The first trial use of his lamp was carried out at at Hebburn Colliery on 9 January, 1816. The trial was a great success and the Davy lamp immediately went into production. Did it stop explosions in mines in England? No. With the advent of the Davy lamp, many mining companies only strove to dig deeper mines exposing miners to other dangers. Many miners still insisted on taking candles into the mines to light their way. Some miners were suspicious of the lamps, as happened all too frequently in this era when it came to science.
However, the advent of the Davy lamp and other versions of mining safety lamps did eventually create a safer work environment for those working in England’s mines. It was the beginning of efforts by the British government, the mining industry, and men of science to make mining a more survivable employment. It opened the way for more mining improvements and oversight that continued well into the twentieth century.
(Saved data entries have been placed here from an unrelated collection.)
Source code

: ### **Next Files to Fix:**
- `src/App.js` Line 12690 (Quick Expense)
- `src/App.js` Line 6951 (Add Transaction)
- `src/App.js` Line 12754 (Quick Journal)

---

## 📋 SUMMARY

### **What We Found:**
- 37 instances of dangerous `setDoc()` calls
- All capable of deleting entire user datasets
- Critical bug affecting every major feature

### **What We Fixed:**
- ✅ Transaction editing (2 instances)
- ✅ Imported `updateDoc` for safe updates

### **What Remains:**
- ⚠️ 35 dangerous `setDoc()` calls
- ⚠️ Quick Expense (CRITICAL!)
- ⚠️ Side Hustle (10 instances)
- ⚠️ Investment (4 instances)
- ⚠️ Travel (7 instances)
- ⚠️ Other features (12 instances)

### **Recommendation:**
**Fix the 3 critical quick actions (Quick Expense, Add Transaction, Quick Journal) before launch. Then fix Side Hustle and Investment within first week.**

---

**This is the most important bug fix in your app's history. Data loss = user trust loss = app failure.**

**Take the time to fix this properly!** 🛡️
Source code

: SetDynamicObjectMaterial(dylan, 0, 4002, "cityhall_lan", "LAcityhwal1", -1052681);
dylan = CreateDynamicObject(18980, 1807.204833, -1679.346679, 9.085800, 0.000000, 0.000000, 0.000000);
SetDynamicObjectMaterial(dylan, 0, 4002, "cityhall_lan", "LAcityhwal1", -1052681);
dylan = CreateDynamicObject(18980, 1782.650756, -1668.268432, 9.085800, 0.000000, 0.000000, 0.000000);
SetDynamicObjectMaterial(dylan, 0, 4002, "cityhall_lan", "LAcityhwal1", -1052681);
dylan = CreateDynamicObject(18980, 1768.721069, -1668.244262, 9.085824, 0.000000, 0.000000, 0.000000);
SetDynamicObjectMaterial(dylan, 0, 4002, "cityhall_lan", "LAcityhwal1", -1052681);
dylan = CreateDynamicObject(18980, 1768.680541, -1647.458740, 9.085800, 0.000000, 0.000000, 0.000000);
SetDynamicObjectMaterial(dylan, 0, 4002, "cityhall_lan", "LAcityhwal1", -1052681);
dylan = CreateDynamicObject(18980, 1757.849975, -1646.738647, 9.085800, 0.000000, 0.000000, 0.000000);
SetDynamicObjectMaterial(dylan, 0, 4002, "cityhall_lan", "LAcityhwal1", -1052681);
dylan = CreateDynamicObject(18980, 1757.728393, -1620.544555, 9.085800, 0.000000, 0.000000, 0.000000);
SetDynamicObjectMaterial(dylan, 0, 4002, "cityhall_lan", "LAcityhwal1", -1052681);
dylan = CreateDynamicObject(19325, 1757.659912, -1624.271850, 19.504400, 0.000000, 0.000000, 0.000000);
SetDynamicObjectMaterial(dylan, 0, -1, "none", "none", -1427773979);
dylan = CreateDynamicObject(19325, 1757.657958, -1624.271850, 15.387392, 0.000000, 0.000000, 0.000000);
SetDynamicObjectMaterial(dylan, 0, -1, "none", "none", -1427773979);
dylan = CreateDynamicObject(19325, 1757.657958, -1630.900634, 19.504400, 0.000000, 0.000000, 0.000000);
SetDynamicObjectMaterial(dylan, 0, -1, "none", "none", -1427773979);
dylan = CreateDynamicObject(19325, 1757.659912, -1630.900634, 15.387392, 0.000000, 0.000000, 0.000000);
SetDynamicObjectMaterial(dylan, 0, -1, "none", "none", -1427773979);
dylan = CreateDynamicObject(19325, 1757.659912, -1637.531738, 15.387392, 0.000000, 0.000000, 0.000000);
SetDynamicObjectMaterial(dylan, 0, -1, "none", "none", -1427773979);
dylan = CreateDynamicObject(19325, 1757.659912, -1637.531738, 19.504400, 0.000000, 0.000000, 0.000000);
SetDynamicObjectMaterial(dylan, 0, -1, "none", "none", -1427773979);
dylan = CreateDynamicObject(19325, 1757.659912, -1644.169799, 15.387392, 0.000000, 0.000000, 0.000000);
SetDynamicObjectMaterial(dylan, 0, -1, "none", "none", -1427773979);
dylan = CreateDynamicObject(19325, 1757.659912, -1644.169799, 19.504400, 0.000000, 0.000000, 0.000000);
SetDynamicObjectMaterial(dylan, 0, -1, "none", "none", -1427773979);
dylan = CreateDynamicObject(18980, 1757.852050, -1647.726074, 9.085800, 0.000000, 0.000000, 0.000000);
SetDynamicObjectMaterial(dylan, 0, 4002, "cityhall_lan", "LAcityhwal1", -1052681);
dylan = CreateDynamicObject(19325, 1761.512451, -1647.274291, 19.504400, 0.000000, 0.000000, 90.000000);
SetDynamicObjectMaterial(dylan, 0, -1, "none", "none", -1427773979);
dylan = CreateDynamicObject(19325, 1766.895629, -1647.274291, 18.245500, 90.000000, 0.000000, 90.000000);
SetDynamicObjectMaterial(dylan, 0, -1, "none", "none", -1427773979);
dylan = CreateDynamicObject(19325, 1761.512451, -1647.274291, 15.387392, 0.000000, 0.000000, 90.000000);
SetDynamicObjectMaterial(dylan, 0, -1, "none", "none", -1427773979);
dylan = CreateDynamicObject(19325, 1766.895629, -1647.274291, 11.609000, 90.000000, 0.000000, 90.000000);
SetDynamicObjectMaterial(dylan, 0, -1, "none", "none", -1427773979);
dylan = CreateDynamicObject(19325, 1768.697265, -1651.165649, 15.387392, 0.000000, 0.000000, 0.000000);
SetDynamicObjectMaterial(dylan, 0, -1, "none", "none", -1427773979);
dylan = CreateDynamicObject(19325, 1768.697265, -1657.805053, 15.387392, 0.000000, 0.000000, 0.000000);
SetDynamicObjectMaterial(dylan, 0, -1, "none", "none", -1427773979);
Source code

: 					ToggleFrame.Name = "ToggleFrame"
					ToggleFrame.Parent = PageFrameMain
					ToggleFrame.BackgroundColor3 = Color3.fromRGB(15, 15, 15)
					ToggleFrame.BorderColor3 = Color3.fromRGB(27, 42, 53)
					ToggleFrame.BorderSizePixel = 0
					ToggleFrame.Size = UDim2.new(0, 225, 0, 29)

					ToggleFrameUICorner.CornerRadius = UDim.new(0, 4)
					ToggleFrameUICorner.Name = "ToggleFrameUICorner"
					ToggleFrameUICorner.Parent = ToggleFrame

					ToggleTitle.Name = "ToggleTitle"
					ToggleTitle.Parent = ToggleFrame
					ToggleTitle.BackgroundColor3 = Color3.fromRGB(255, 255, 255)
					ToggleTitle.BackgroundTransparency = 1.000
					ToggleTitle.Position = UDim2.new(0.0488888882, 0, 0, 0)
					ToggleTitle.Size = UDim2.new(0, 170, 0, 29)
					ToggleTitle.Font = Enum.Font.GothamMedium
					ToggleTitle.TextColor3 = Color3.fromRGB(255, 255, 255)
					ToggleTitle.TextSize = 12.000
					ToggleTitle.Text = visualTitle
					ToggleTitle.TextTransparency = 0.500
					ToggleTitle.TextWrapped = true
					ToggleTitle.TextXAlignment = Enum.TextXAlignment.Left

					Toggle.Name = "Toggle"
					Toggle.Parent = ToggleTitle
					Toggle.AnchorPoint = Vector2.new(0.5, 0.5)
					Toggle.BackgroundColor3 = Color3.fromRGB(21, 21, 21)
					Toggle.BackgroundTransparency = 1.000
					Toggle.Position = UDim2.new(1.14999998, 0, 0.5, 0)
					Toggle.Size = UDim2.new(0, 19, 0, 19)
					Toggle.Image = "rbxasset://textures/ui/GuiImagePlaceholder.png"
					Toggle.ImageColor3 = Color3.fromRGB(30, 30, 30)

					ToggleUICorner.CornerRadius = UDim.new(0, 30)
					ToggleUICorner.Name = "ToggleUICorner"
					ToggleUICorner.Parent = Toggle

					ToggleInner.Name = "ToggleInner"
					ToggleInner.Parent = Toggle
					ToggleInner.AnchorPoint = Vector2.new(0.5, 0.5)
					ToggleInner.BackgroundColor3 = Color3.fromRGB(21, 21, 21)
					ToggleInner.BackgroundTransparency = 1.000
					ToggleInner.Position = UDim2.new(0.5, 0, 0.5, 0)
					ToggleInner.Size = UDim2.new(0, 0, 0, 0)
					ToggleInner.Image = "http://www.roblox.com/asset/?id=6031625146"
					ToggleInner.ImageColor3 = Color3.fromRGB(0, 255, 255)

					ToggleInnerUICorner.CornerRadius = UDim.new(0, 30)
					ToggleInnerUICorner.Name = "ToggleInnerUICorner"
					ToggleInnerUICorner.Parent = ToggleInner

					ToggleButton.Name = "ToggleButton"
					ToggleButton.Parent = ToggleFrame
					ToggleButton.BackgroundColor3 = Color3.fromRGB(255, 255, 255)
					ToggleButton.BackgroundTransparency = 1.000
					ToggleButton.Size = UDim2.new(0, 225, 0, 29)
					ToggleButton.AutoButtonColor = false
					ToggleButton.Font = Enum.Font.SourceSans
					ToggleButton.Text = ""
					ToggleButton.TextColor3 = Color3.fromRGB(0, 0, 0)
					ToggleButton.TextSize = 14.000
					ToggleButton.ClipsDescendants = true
I discovered a great many fascinating things about the early mining industry in England whilst researching for my latest historical romance Thief of Broken Hearts. The heroine, Rhiannon Harvey de Waryn, Duchess of Pendeen, has run the family seat of the de Waryn family since she was a young girl and part of the estate’s fortune is in the tin and arsenic mines. She introduces the Davy lamp into the mine operations against the wishes of many of the miners there.
Excerpt from : Thief of Broken Hearts
Endymion, having shed all curiosity as to how these people knew who he was, raced in the direction the woman had pointed until he came upon a wide chamber, shored up by thick timbers at regular intervals. He came to a precipitous stop. In the middle of the chamber, dressed in a dull brown kerseymere dress and pelisse, stood his wife, covered in dust and perfectly at ease.
I’m going to kill her…right after I turn her over my knee.
A bandy-legged miner, hat in hand, argued with the duchess whilst an older man with a greying beard and dressed like a gentleman farmer looked on, some sort of lamp in his hand. “I don’t like it, Yer Grace. It ain’t natural. Not a thing wrong with the lamp I had,” the miner said, eyeing the lamp in the older man’s hands as if it were a snake poised to bite.
“I’ll tell you what isn’t natural, George Watts.” Rhiannon pushed a strand of hair off her face. “Blowing yourself and half your mates to kingdom come because you are too stubborn to try something new.” She snatched the lamp from the bearded man and shoved it into the miner’s chest. “Either you use the Davy’s lamp or you can join your wife and mother-in-law at the calciners.”
Torn between admiration and anger, Endymion stepped to his wife’s side and, before she noticed his presence, dragged her arm through his. “Do as she says, George. You’ll keep your wits longer. If this is settled, I’d like a word with you, madam.”
Her eyes wide and her color high, Rhiannon tried to free her arm. “What are you doing here? I don’t have time to entertain you, Your Grace. I have work to do.”